▶ **What you need to do**
Each line of the data that includes "send" must be copied.

━━━━━ Material for this task

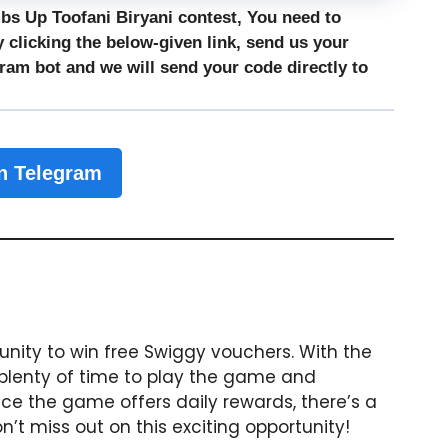
mbs Up Toofani Biryani contest, You need to
 clicking the below-given link, send us your
gram bot
and we will send your code directly to
n Telegram
tunity to win free Swiggy vouchers. With the
 plenty of time to play the game and
ce the game offers daily rewards, there’s a
t miss out on this exciting opportunity!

━━━━━━━━━━

▶ **Answer below**
 clicking the below-given link, send us your
and we will send your code directly to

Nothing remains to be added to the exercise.